* Questions to answer *
**a)** Translate into Spanish the following sentence from the passage on calcium transient abnormalities in CPVT cell lines: "Presumably, at least some Ca²⁺ cycling abnormalities reflect the arrhythmogenic features such as DADs and EADs."
**b)** Answer these questions using the passage on calcium transient abnormalities in CPVT cell lines:
(i) Which two abnormality types were most common in all CPVT mutations?
(ii) In the earlier study the passage cites, what could rescue or reduce the Ca²⁺ cycling abnormalities?
(iii) Why are electrophysiological methods not often combined with Ca²⁺ cycling studies?
**c)** Write what comes next in the passage on calcium transient abnormalities in CPVT cell lines, starting after its final sentence.

When comparing the analysis of different CPVT cell lines generated from patients carrying different RyR2 mutations the percentage of different abnormality subgroups varied between cell lines. Overall, double peaks and oscillations were most common and middle peaks and irregular phases least common abnormality types in all CPVT mutations. Other than that, no specific trend between abnormality subgroup percentages and different mutations could be seen and it could be concluded that there were mutation-specific differences in the Ca²⁺ transient abnormalities like we have previously shown with these cell lines [9].This finding showed the future usefulness of AnomalyExplorer for detecting cell line- and mutation-specific variability in the Ca²⁺ transient abnormalities. These types of differences reflect the mutation specific pathology of the disease and reveal that the location of the mutation can affect the disease phenotype. This result is in accordance with our previous study [9], where we showed that the Ca²⁺ abnormalities of these different CPVT cell lines are more common in some mutations than in others and that these Ca²⁺ cycling abnormalities can be rescued or reduced with a specific drug as in actual patients. In the future, AnomalyExplorer can speed up and improve the accuracy of the analysis of this type of drug study, where the effect of a specific type of drug on the amount Ca²⁺ cycling abnormalities is quantified. Further Ca²⁺ cycling studies combined with electrophysiological studies, are needed to assess how different Ca²⁺ cycling abnormalities reflect the mechanism of the disease or drug effect because these are not yet known. Presumably, at least some Ca²⁺ cycling abnormalities reflect the arrhythmogenic features such as DADs and EADs. Because electrophysiological studies are time-consuming and challenging and because only a restricted number of cells can be measured, these methods are not often combined and more optimization is needed.

* Recorded data *
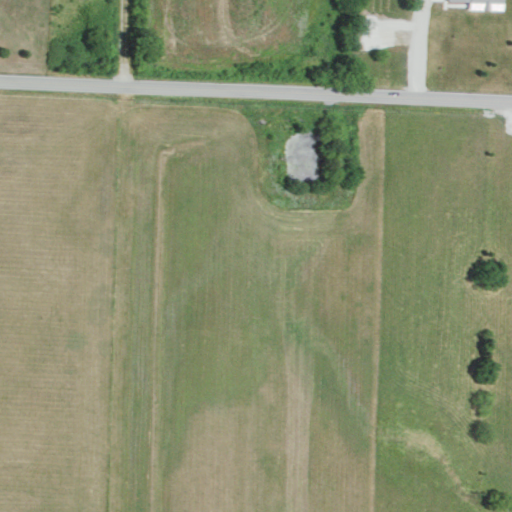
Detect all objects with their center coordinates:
building: (482, 4)
road: (255, 83)
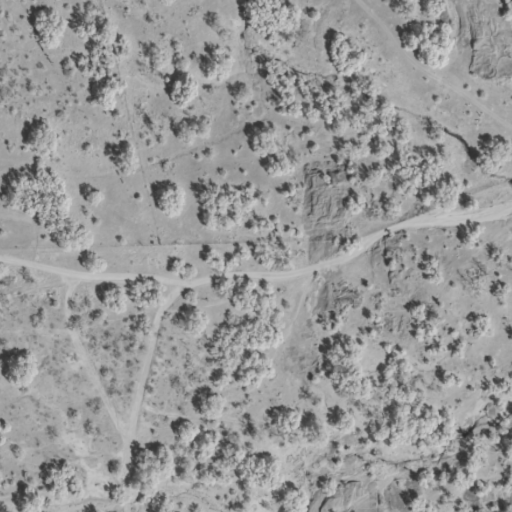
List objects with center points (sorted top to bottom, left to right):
road: (305, 280)
road: (97, 380)
road: (150, 393)
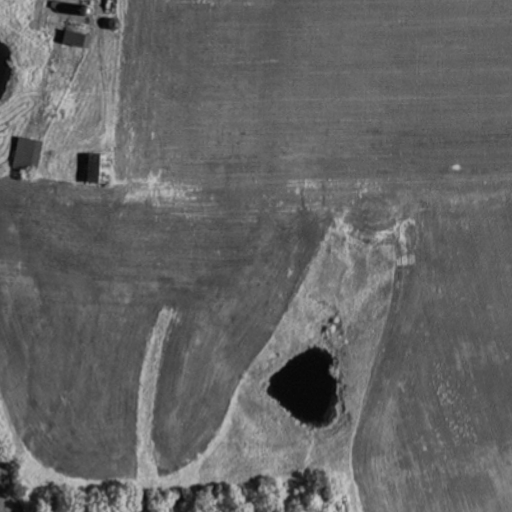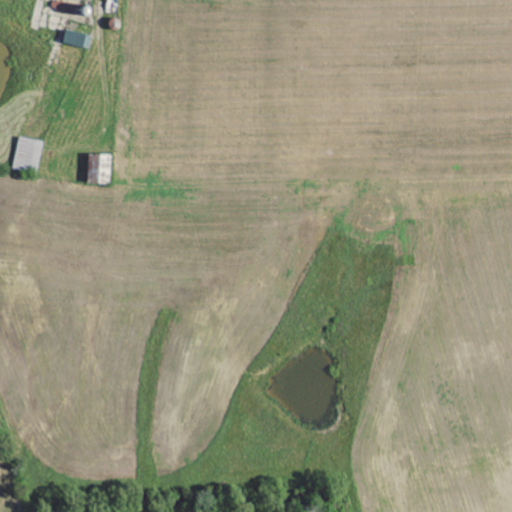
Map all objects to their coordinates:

* Task-by-task answers *
**a)** Presumiblemente, al menos algunas anomalías del ciclo del Ca²⁺ reflejan las características arritmogénicas, como las DAD y las EAD.

**b)**
(i) Double peaks and oscillations.
(ii) A specific drug, as in actual patients.
(iii) Electrophysiological studies are time-consuming and challenging, and only a restricted number of cells can be measured.

**c)**
AnomalyExplorer was designed for the data analysis of <50 Hz sampling frequency data with recording duration of tens of seconds, and it performs flawlessly under these requirements. AnomalyExplorer is able to analyze data with higher sampling frequencies, at least to 100 Hz, but it could be improved to suit for analysis of even higher frequency data in the future. With functional recordings it is problematic to set a certain recording duration limit that is sufficient to define the overall behavior of a cell and there is always uncertainty how well the recording reflects the overall behavior of the cell. In our study the recording duration was implemented for our specific use case with varying recording durations of 11 to 23 seconds. The analysis software does not have a limit for the recording length, but it can be estimated that responsiveness and user experience will suffer with several minute recordings. Short duration signals may not represent the long-term behavior of the cell correctly and for the future Ca²⁺ cycling analysis, the use of longer recordings with standard duration could be more beneficial, if it would be suitable for the study design. Ín these analyses, the duration of each abnormal Ca²⁺ transient could be compared to the duration of the whole signal to see the percentage of the abnormal Ca²⁺ transients in the recording. To improve the analysis of long-term behavior of the cells, long recordings could be also broken up into a series of segments and analyzed separately before averaging. Sampling frequency and recording duration of this study can be stated as a limitation of this study and the current prototype, as it was designed and implemented for a specific use case and for the specific digitization systems. Nevertheless, recording durations of tens of seconds and sampling frequencies of <50 Hz have been utilized successfully before, when studying Ca²⁺ cycling of iPSC derived disease specific CMs [2,5,9,23].

As the use of iPSC-derived CMs for disease modeling and drug screening continues to increase, there is a significant demand for faster and more consistent analysis methods. AnomalyExplorer is suitable for analyzing high number of Ca²⁺ signals, which can be a bottleneck for high-throughput Ca²⁺ imaging analysis and screenings in manual data analysis. This tool will facilitate and speed up the analysis of CM Ca²⁺ transients; furthermore it should be more accurate and user-independent. At present, we are not aware of any similar software that is suitable for single Ca²⁺ signal analysis that is recorded with any type of recording software. In the future, iPSC-derived CMs can be exploited for screening of potential new chemical compounds and this software and analysis method can be exploited for evaluating different drug responses and in Ca²⁺ cycling analysis to study basic disease pathology. This method will also be beneficial when analyzing Ca²⁺ cycling of CMs on a large scale for screening the adverse cardiac effects of new potential compounds.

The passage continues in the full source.